Ma il teorema della Procura si sbriciola contro il gup, che manda assolta anche l'accusatrice, e riduce lo scacco al reuccio poeta di Puglia a una bolla di sapone, sufficiente appena a inumidire di lacrime gli occhi di Nichi. Sobria commozione, parole dispensate ai giornalisti con il contagocce. «Sono felice – concede - ma non dico altro, ci vediamo a mezzogiorno», ovvero l'ora della conferenza stampa. Che diventa il primo comizio del nuovo corso, tanto che Nichi esordisce snocciolando i dati sul raggiungimento degli obiettivi di spesa comunitaria da parte della Regione: la «sentenza più rilevante» del giorno, per lui, è quella lì. Insomma, il Vendola-fenice resta sempre poetico ma non disdegna un po' di propaganda «vecchio stile», e ora che ha gli occhi asciutti mena fendenti un po' a tutti. «Non sono un Fiorito qualunque», dice, attaccando gli scandali di altre regioni (ma cita solo «Lazio e Lombardia»), stigmatizzando il campionario parapolitico di «ogni sorta di volgarità», le feste con i maiali, l'«offuscamento della democrazia».

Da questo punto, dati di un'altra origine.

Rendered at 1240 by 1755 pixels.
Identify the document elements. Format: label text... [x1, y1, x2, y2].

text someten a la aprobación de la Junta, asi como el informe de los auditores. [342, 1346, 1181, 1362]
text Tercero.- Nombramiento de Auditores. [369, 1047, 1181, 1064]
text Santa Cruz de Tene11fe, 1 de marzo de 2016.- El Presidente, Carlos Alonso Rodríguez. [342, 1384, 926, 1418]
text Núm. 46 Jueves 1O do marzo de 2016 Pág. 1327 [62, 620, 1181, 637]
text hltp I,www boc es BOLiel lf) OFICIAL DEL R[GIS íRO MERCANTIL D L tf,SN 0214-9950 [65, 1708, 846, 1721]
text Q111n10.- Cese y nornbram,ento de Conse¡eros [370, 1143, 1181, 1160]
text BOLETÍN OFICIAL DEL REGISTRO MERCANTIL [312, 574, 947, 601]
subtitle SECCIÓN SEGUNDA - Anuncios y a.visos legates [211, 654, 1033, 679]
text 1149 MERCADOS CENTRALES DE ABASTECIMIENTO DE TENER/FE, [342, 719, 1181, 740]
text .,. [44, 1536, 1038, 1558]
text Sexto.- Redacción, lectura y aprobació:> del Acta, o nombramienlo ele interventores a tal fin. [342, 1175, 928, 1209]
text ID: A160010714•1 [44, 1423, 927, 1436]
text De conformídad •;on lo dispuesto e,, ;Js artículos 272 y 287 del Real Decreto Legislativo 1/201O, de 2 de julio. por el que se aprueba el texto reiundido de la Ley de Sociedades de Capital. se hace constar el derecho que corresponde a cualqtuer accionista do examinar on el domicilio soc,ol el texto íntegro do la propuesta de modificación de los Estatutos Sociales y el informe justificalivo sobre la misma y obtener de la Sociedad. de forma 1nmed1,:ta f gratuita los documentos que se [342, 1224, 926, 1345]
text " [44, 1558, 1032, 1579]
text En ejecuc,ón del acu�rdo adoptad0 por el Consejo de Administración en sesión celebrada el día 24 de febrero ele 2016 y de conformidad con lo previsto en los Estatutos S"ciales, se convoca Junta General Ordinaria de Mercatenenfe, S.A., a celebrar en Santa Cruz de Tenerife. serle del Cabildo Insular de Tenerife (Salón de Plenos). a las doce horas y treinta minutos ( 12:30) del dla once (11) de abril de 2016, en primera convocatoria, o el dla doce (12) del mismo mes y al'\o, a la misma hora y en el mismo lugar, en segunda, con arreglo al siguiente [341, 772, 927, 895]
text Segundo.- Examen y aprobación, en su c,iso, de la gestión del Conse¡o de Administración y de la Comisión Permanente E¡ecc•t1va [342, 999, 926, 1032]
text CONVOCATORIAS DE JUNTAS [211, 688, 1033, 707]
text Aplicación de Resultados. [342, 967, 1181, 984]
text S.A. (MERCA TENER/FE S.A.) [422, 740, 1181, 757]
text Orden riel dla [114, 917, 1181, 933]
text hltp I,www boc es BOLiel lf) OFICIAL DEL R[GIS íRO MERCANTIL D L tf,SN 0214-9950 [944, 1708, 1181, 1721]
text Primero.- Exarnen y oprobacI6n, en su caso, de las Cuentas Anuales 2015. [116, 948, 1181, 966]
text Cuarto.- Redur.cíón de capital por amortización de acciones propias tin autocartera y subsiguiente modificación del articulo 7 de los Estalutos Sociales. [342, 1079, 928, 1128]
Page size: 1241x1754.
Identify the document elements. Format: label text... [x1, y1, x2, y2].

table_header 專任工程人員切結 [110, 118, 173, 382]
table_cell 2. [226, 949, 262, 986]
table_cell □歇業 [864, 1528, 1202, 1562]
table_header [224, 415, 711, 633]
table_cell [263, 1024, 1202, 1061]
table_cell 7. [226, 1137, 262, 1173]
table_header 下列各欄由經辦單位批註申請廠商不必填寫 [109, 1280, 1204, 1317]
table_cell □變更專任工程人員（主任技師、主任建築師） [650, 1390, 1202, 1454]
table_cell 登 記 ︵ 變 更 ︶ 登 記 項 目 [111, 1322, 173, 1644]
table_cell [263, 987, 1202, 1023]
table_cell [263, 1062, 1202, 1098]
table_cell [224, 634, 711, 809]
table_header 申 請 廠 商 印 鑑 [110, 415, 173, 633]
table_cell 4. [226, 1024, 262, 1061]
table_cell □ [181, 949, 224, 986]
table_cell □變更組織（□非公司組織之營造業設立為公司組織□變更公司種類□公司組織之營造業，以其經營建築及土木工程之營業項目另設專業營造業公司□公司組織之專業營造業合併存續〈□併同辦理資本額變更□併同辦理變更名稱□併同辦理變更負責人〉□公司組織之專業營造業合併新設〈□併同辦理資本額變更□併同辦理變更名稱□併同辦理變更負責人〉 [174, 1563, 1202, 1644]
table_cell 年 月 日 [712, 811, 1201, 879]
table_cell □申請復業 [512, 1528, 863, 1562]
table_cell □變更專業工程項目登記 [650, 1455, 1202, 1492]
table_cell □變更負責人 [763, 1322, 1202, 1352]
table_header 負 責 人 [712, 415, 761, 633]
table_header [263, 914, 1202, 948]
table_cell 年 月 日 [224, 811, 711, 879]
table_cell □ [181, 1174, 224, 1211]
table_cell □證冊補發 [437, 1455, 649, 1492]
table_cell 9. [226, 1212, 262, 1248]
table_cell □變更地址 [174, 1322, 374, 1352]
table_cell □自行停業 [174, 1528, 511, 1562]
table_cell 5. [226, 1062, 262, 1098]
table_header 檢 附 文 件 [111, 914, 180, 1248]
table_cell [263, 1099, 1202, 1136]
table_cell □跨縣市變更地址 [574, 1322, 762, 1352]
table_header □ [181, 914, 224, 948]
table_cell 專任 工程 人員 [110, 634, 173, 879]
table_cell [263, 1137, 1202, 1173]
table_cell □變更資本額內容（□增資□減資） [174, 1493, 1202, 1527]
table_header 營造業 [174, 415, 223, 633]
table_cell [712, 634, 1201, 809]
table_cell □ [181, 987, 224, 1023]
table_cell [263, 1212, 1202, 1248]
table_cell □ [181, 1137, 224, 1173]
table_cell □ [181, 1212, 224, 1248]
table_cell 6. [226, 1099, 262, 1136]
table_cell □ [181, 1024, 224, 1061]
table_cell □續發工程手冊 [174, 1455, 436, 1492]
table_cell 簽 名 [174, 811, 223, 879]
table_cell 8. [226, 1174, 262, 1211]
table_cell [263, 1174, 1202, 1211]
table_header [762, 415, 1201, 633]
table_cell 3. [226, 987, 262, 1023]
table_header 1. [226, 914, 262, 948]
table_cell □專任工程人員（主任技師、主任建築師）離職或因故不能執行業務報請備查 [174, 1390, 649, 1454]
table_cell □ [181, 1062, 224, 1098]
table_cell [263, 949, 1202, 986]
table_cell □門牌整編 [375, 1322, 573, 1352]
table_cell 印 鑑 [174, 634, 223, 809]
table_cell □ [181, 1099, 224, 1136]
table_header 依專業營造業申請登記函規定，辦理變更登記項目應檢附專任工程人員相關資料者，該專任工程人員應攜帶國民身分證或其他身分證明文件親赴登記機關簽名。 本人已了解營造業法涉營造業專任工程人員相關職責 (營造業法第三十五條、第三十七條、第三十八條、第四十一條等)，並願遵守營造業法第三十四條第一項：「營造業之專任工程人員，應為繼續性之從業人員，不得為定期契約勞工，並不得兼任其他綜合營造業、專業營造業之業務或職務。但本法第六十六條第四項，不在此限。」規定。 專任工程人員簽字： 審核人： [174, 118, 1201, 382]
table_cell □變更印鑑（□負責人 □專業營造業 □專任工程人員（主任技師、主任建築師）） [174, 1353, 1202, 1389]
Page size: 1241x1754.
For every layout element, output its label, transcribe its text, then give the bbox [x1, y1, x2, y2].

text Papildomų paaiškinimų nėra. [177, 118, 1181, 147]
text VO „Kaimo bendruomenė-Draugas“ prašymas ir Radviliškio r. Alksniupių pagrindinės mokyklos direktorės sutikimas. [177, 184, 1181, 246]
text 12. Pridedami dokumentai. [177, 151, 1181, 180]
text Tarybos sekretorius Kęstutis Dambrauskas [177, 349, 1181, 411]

E arrivando a difendere la sua «reazione» agli scandali sanitari, l'azzeramento della giunta, come se la malasanità pugliese fosse il guaio di un'altra amministrazione, come se quelle fossero responsabilità politiche di un altro Vendola, forse quello ancora indagato per abuso d'ufficio, falso e peculato per una transazione milionaria tra la Regione e un'ospedale ecclesiastico. Il taglio col passato è netto. E tra la gioia di oggi e le «notti insonni», concede persino ai suoi accusatori in toga l'onore delle armi: «Penso che ci si debba difendere nel processo, e non dal processo».

Bel cambio di rotta per Vendola, che a uno dei pm, Desirée Digeronimo, aveva scritto nel 2009 una letterina a mezzo stampa che in uno dei passaggi recitava così: «Lei è così presa dalla sua inchiesta che forse non si è accorta di come essa clamorosamente precipita fuori dal recinto della giurisdizione: sono diventato io, la mia immagine, la mia storia, la posta in gioco di questa ignobile partita».